Sur les demandes formées au titre des dispositions de l'article 700 du code de procédure civile et les dépens

Au regard de la solution apportée au règlement du litige en cause d'appel, Monsieur [Y] sera condamné à payer au G.I.E [D] GESTION la somme de 3 000 euros (trois mille euros) sur le fondement des dispositions de l'article 700 du code de procédure civile au titre des frais exposés en première instance et à hauteur d'appel.
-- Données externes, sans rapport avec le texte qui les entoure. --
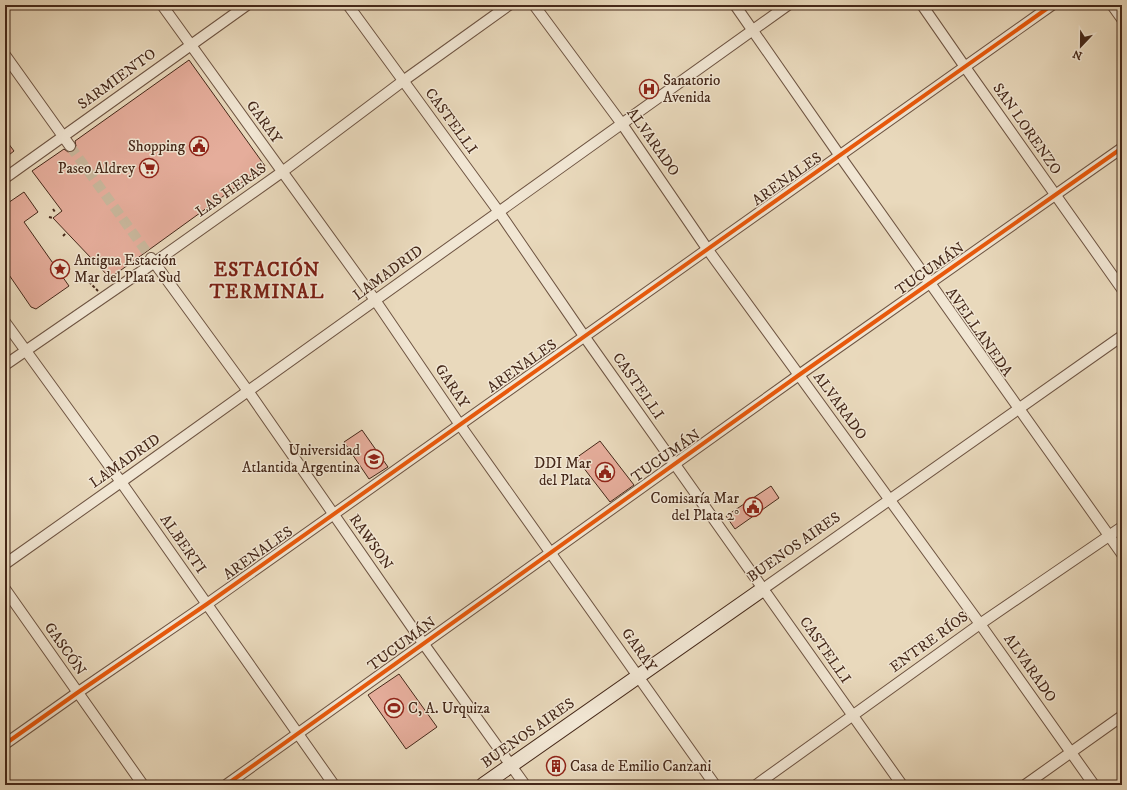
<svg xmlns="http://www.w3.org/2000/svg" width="1127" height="790" font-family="'IM FELL DW Pica',serif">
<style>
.building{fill:#e5ad9b;stroke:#452819}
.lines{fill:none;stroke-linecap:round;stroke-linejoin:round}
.street-tunnel{stroke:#c8b69b;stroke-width:10;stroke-dasharray:10 5;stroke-linecap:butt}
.street-casing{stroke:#6e5442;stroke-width:12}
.secondary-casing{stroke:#452819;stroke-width:16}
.path{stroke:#452819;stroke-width:2;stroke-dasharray:3 2;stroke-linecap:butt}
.street{stroke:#f1e6d3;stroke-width:10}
.secondary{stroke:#f1e6d3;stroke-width:14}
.cycleway-casing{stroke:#f1e6d3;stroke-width:6}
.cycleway{stroke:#e8590c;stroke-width:4}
.labels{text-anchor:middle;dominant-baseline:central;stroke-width:3;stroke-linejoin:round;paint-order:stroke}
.street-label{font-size:15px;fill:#452819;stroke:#f1e6d3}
.poi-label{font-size:15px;fill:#452819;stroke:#f1e6d3;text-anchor:end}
.district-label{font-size:19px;font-weight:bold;letter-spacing:1px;fill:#7a1f14;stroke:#f1e6d3}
</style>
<rect width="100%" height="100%" fill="#e9d9bc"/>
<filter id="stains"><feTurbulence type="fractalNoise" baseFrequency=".005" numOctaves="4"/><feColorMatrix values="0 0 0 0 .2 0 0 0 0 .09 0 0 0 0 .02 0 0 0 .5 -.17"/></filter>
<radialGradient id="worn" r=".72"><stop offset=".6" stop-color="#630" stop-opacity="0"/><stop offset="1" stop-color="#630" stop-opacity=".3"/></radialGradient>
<!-- building -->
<g class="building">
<polygon points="189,60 265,166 110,278 53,218 62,211 32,171 64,149 68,152 73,151 76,146 75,141"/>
<polygon points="5,139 14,151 5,158"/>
<polygon points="24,192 38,212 24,222 69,286 36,309 31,307 5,269 5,205"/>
<polygon points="362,430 388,467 369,479 344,442"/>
<polygon points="600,441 634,485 610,502 576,458"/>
<polygon points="771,486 779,498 735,529 726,516"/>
<polygon points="399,674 437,727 406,749 368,695"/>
<polygon points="555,756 565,770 556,776 547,762"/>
</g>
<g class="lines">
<!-- street-tunnel -->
<polyline class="street-tunnel" points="70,146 151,258"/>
<defs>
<g id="street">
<polyline points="162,5 375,300 460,425 715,785"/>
<polyline points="348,5 499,212 584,336 902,785"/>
<polyline points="534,5 622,124 708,250 980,624 1094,785"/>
<polyline points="735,5 840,156 1122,554"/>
<polyline points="922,5 965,67 1122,289"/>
<polyline points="1112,5 1122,19"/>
<polyline points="5,55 70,146"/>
<polyline points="5,178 247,5"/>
<polyline points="151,258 248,391 423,643 525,785"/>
<polyline points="5,322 121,482 334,785"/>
<polyline points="5,365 155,262 282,172 403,81 509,5"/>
<polyline points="5,564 121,482 788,5"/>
<polyline points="5,589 143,785"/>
<polyline points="763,589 1122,336"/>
<polyline points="5,744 77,693 207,604 1052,5"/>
<polyline points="226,785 799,375 1122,148"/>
<polyline points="756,785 980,624 1122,527"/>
<polyline points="1025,785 1122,716"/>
</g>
<polyline id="secondary" points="483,785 763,589"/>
</defs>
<!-- street casing -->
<use href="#street" class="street-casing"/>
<!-- secondary casing -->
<use href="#secondary" class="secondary-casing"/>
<!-- path -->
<g class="path">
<polyline points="53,209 55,212"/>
<polyline points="49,217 53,218"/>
<polyline points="63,236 66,233"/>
<polyline points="89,282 98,291"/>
</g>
<!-- street -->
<use href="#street" class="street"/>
<!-- secondary -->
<use href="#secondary" class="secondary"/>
<defs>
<g id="cycleway">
<polyline points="5,744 77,693 207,604 1052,5"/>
<polyline points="226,785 799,375 1122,148"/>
</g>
</defs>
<!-- cycleway casing -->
<use href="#cycleway" class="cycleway-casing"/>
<!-- cycleway -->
<use href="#cycleway" class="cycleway"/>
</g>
<!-- icons -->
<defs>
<symbol id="hospital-ring" viewBox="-11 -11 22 22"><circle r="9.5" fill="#f1e6d3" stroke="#8f2418" stroke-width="1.5"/><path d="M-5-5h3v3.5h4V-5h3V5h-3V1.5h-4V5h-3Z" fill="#8f2418"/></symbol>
<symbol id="civic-ring" viewBox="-11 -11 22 22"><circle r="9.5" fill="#f1e6d3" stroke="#8f2418" stroke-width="1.5"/><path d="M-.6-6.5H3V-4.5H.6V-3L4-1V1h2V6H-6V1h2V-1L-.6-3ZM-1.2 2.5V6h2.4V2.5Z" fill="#8f2418"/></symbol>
<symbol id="supermarket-ring" viewBox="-11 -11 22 22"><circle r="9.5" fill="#f1e6d3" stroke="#8f2418" stroke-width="1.5"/><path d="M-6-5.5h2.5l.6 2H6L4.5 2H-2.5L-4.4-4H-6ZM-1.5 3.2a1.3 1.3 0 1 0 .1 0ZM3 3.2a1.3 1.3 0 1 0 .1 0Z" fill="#8f2418"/></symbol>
<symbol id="sight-ring" viewBox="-11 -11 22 22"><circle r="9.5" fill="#f1e6d3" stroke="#8f2418" stroke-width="1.5"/><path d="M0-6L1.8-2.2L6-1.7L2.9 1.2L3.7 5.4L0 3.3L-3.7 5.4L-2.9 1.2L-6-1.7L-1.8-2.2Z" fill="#8f2418"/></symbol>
<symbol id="university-ring" viewBox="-11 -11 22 22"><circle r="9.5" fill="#f1e6d3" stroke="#8f2418" stroke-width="1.5"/><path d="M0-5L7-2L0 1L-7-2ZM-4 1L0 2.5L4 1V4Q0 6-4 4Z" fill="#8f2418"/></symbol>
<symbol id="stadium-ring" viewBox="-11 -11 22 22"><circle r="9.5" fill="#f1e6d3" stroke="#8f2418" stroke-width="1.5"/><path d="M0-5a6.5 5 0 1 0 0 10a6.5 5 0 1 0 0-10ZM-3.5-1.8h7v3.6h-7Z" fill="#8f2418"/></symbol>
<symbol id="building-ring" viewBox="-11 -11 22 22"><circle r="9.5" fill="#f1e6d3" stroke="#8f2418" stroke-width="1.5"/><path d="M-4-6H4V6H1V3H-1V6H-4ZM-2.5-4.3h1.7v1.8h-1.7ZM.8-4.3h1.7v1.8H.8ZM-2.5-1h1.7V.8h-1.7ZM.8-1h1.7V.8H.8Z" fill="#8f2418"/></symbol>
</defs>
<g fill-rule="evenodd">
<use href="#hospital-ring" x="638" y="78" width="22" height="22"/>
<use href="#civic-ring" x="188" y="135" width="22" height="22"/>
<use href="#supermarket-ring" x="138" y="157" width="22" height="22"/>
<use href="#sight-ring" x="49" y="258" width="22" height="22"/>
<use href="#university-ring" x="363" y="448" width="22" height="22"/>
<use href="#civic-ring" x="594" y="461" width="22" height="22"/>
<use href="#civic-ring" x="742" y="496" width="22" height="22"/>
<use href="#stadium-ring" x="383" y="697" width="22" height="22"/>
<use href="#building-ring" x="545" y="755" width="22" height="22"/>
</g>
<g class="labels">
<!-- street labels -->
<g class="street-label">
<text transform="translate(117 79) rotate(-36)">SARMIENTO</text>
<text transform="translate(451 121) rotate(54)">CASTELLI</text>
<text transform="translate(264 122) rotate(54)">GARAY</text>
<text transform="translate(1027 129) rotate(55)">SAN LORENZO</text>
<text transform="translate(653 142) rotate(55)">ALVARADO</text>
<text transform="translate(787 179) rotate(-35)">ARENALES</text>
<text transform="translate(231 190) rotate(-35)">LAS HERAS</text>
<text transform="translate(930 269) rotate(-35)">TUCUMÁN</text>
<text transform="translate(388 273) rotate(-36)">LAMADRID</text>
<text transform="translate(979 332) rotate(55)">AVELLANEDA</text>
<text transform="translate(522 366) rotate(-35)">ARENALES</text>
<text transform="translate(452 386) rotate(56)">GARAY</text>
<text transform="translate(638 386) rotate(55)">CASTELLI</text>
<text transform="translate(840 406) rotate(54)">ALVARADO</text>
<text transform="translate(666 456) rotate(-35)">TUCUMÁN</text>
<text transform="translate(125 461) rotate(-35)">LAMADRID</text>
<text transform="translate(371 542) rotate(55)">RAWSON</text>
<text transform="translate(183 544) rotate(55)">ALBERTI</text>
<text transform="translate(794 547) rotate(-35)">BUENOS AIRES</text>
<text transform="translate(258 553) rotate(-35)">ARENALES</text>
<text transform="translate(929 642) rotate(-36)">ENTRE RÍOS</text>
<text transform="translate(402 644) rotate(-36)">TUCUMÁN</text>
<text transform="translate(65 649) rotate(55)">GASCÓN</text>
<text transform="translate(639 650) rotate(55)">GARAY</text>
<text transform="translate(825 650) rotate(55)">CASTELLI</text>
<text transform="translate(1030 668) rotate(55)">ALVARADO</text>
<text transform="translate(528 733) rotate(-35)">BUENOS AIRES</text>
</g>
<!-- poi labels -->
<g class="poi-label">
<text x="663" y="80" text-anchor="start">Sanatorio<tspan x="663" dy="17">Avenida</tspan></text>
<text x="185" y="146">Shopping</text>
<text x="135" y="168">Paseo Aldrey</text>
<text x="74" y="260" text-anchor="start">Antigua Estación<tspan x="74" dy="17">Mar del Plata Sud</tspan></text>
<text x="360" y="450">Universidad<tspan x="360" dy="17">Atlantida Argentina</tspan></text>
<text x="591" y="463">DDI Mar<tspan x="591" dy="17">del Plata</tspan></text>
<text x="739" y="498">Comisaría Mar<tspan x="739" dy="17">del Plata 2°</tspan></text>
<text x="408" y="708" text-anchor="start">C, A. Urquiza</text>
<text x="570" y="766" text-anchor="start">Casa de Emilio Canzani</text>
</g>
<!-- district labels -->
<g class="district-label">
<text x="267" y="270">ESTACIÓN<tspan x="267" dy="22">TERMINAL</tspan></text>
</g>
</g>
<!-- margin -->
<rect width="1127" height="790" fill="none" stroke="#e9d9bc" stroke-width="20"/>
<rect x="6" y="6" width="1115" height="778" fill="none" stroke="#452819" stroke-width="2"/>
<rect x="10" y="10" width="1107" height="770" fill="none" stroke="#452819"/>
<!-- north arrow -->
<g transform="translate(1081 46) rotate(202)" stroke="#f1e6d3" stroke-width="3" paint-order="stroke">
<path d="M0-3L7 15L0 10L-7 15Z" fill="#452819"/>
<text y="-6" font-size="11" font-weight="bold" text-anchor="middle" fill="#452819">N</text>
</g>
<rect width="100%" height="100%" filter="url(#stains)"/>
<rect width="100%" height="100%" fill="url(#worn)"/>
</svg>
Monsieur [Y], succombant, sera condamné aux dépens de première instance et d'appel.

PAR CES MOTIFS

La cour, après en avoir délibéré conformément à la loi et en dernier ressort, par arrêt contradictoire, prononcé par mise à disposition au greffe :

INFIRME le jugement du conseil de prud'hommes de Cayenne en date du 1er juillet 2024 (RG°22/00086) en ce qu'il a :

condamné le G.I.E [D] GESTION à verser à Monsieur [J] [Y] la somme de 4489, 18 € au titre des heures supplémentaires et ainsi que la somme de 448,91 € au titre des congés payés y afférents ;

condamné le G.I.E [D] GESTION à verser à Monsieur [J] [Y] la somme 52 122,30€, correspondant à 6 mois de salaire, au titre de sa demande de condamnation au titre du travail dissimulé ;

ordonné la remise de documents rectifiés par le G.I.E [D] GESTION, à savoir l'attestation Pôle Emploi, le certificat de travail et le bulletin de salaire pour le mois de février 2022, et ce, sous astreinte provisoire d'un montant de 15 € par jour de retard et par document, à défaut de remise dans le mois suivant la signification de la présente décision ;

dit que les créances salariales porteront intérêts au taux légal à compter du 17 octobre 2022 ;

dit que les créances indemnitaires porteront intérêts au taux légal à compter du 1er juillet 2024 ;

condamné le G.I.E [D] GESTION aux dépens de l'instance ;

condamné le G.I.E [D] GESTION à verser à Monsieur [J] [Y] la somme de 3 000 euros au titre de l'article 700 du code de procédure civile ;

CONFIRME pour le surplus ;

Et statuant à nouveau,

DEBOUTE Monsieur [J] [Y] de l'ensemble de ses prétentions ;

CONSTATE que la période d'essai du contrat de travail de travail conclu en date du 28 juillet 2021, entre le G.I.E [D] GESTION et Monsieur [J] [Y] a débuté le 4 octobre 2021 et a pris fin le 4 février 2022, soit huit jours avant l'expiration du terme de la période de préavis qui avait été prorogée au 11 février en raison de huit jours d'absence de Monsieur [J] [Y] ;

ORDONNE la rectification des documents de fins de contrat de Monsieur [J] [Y], à savoir l'attestation Pôle Emploi, le certificat de travail et des bulletins de salaire selon les dispositions du présent arrêt ;

DEBOUTE les parties de leurs demandes plus amples ou contraires ;

Y ajoutant,

DEBOUTE Monsieur [J] [Y] de ses demandes formées sur le fondement de l'article 700 du code de procédure civile au titre des frais exposés en appel ;

CONDAMNE Monsieur [J] [Y] à verser au G.I.E [D] GESTION la somme de 3 000 € (trois mille euros) sur le fondement de l'article 700 du code de procédure civile au titre des frais exposés en première instance et en appel ;

CONDAMNE Monsieur [J] [Y] aux dépens de première instance et d'appel.

En foi de quoi le présent arrêt a été signé par le Président de chambre et la Greffière.